Though they have only cut one officially billed collaborative album before (1996’s Dance Hall at Louse Point), the alliance between alt-pop priestess Polly Jean Harvey and writer, guitarist and sound sculpturer John Parish extends back nearly two decades. Together, they co-produced two of Harvey’s finest works – 1995’s post-punk breakthrough To Bring You My Love and 2007’s devastatingly understated White Chalk.
Their double-billing on the new and wondrous A Woman a Man Walked By indicates Harvey wrote lyrics while the album’s soundscapes – which morph and move like a lava stream – are Parish’s creations. As a result we hear music that enhances and agitates Harvey’s willful storylines and singing. That makes A Woman a Man Walked By another masterful Harvey creepfest, in a way. While it’s not as pointedly frightening as White Chalk, it is every bit as ghostly.
The tunes that approximate White Chalk‘s eery quiet offer the biggest thrills. On Leaving California, Harvey sings with a hushed, almost child-like falsetto. You could almost call the performance vulnerable (an adjective one is hard pressed to apply to many Harvey songs) were it not for the singing of barroom piano behind her. As the tune melts into a wash of psychedelic color, the haunting vocals simply evaporate into the ether.
Harvey’s vocal quivers are equally reserved on April. Somewhere between upturned fancy and cautious confessional, the song’s demo-like atmosphere of keyboards and march-like drums underscore a walking-on-eggshells demeanor that Harvey sings of (“all that careful stepping, ‘rounding of my soul”) in a past tense, as if disaster had already hit.
Of course, there are points during A Woman a Man Walked By that sets all this repressed tension loose in the sorts of cathartic, caustic ways fans have come to expect from Harvey’s more brutal electric recordings.
The album’s title tune dishes the dirt on “passion long gone” with a narrative as primal as it is pensive. Parish’s instrumental coda, The Crow Knows Where All the Children Go, takes the song out for a neo-Latin spin that fades into friendly fire of piano and fuzzy, fussy guitar.
Even more immediate is Pig Will Not. Here, Harvey goes wild by repeating the defiant, personalized variation of the title (“I will not”) like a mantra before barking like a hound during the tune’s unsettled refrain. Parish then sprinkles fairy dust and the tune fades to plaintive piano. But the preceding thunder is still there, muted enough to sound like it has been locked in a closet.
Maybe it’s the fact that the hollowed ghost stories of White Chalk are only 16 months old. But the most disturbing and evocative moments on A Woman a Man Walked By are the ones that boast a similarly wicked reserve. Two of them, in fact, close the album.
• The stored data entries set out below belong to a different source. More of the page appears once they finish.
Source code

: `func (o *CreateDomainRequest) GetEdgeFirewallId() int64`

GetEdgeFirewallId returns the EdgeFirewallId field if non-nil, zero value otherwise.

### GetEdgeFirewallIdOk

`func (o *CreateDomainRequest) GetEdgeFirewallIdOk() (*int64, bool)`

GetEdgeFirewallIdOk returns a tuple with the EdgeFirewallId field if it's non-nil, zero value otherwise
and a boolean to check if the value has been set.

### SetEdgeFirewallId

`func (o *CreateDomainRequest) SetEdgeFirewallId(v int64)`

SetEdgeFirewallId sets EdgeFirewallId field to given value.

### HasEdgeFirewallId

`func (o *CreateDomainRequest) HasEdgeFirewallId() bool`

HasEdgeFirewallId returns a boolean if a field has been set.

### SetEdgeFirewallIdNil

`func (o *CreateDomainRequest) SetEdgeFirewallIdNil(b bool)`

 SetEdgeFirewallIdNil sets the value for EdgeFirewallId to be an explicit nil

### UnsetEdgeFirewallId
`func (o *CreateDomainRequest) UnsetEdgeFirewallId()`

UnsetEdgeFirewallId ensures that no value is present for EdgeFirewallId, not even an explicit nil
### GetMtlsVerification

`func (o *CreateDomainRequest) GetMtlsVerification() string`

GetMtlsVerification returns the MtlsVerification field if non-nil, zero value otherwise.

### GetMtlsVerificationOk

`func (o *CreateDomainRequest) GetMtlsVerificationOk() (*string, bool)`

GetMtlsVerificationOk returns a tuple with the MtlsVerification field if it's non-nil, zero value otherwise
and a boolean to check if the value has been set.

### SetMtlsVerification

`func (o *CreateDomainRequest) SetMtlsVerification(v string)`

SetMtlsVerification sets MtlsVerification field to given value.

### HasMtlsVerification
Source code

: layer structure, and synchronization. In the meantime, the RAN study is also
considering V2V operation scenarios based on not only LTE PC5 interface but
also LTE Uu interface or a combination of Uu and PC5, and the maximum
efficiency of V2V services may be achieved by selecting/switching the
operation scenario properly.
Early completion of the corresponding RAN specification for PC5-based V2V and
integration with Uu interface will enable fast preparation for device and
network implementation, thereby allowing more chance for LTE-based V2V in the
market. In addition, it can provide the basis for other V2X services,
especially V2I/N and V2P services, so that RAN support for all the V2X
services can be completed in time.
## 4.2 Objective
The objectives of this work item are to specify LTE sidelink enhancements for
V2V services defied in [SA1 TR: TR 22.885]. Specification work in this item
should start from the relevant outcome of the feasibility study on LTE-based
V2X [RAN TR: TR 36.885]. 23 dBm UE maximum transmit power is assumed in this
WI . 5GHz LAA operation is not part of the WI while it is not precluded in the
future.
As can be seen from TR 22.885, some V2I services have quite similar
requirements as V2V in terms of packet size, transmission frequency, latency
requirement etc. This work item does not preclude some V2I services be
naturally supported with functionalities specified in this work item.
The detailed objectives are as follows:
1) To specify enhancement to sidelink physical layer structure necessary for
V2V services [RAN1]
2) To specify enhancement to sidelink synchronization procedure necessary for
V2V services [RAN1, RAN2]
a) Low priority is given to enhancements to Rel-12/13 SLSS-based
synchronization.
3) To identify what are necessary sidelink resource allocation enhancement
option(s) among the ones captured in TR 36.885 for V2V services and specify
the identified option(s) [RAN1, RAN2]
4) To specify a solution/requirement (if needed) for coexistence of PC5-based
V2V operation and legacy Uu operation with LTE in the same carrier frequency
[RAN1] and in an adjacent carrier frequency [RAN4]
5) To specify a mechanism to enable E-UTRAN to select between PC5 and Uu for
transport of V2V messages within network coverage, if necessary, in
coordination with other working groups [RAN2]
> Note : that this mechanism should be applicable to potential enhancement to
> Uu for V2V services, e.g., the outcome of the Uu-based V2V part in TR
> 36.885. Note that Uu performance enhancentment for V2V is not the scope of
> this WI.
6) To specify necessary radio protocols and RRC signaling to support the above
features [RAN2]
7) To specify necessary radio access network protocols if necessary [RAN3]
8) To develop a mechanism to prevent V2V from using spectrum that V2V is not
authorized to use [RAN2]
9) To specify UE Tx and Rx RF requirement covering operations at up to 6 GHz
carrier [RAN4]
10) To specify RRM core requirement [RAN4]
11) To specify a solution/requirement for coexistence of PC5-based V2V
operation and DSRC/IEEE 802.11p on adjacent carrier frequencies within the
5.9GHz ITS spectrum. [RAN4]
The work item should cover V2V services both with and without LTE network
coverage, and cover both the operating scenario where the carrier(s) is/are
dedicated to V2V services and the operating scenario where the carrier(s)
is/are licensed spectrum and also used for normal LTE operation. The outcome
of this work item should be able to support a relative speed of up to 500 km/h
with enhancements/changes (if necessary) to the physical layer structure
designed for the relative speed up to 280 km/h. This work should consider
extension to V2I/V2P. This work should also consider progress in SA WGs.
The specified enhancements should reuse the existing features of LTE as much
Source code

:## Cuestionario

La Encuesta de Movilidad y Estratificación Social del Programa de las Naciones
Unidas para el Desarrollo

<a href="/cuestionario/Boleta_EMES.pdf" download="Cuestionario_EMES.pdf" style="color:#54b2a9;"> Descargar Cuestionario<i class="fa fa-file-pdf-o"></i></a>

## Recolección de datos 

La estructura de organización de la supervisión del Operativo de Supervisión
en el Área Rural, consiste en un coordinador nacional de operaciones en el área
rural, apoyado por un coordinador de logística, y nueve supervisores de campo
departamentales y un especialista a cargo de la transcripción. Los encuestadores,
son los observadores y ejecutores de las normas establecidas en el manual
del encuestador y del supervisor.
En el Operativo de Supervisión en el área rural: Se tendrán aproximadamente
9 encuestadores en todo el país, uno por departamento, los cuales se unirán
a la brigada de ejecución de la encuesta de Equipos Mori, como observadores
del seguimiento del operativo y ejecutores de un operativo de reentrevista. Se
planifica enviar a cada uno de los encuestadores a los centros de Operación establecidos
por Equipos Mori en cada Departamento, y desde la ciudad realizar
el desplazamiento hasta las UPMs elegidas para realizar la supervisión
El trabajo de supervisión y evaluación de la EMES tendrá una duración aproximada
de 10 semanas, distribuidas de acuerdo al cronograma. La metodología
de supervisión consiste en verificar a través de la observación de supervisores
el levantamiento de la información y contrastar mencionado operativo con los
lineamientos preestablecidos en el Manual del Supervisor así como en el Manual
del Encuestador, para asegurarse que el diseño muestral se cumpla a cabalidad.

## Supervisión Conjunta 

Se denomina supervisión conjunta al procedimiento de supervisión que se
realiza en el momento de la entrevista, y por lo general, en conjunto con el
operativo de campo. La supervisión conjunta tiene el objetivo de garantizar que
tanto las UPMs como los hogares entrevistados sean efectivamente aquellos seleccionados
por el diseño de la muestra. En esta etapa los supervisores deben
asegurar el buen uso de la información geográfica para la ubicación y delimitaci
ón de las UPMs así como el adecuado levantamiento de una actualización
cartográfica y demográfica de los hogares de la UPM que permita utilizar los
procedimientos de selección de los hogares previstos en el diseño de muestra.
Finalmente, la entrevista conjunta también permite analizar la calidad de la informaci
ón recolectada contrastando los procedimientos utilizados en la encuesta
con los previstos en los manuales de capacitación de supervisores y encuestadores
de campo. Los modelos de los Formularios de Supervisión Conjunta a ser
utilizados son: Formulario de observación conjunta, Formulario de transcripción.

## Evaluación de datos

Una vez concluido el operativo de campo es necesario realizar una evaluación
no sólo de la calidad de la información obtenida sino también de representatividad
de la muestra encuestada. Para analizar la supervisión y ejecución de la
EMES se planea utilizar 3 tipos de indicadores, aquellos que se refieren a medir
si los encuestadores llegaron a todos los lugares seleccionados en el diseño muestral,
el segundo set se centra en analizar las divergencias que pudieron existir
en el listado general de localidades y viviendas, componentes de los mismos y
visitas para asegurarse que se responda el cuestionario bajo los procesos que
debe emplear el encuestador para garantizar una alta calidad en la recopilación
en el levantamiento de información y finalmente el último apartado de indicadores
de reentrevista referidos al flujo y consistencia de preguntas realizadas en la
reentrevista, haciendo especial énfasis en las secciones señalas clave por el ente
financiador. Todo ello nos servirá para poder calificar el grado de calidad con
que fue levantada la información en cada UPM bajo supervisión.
Passionless, Pointless is a savagely beautiful break-up song that, despite its drifting cool of woodwind-like keyboards and Harvey’s whispery moan, throws down the gloves (“let the dirt fall, let heads roll”) so it can point fingers (“you wanted less than I wanted”). The finale Cracks in the Canvas is less a companion piece than a post mortem.
Not the cheeriest album for spring, to be sure. But the sentiments of A Woman a Man Walked By are as dramatic and real as those on any past Harvey album. It’s just that now the musical terrain has become more varied, treacherous and fascinating.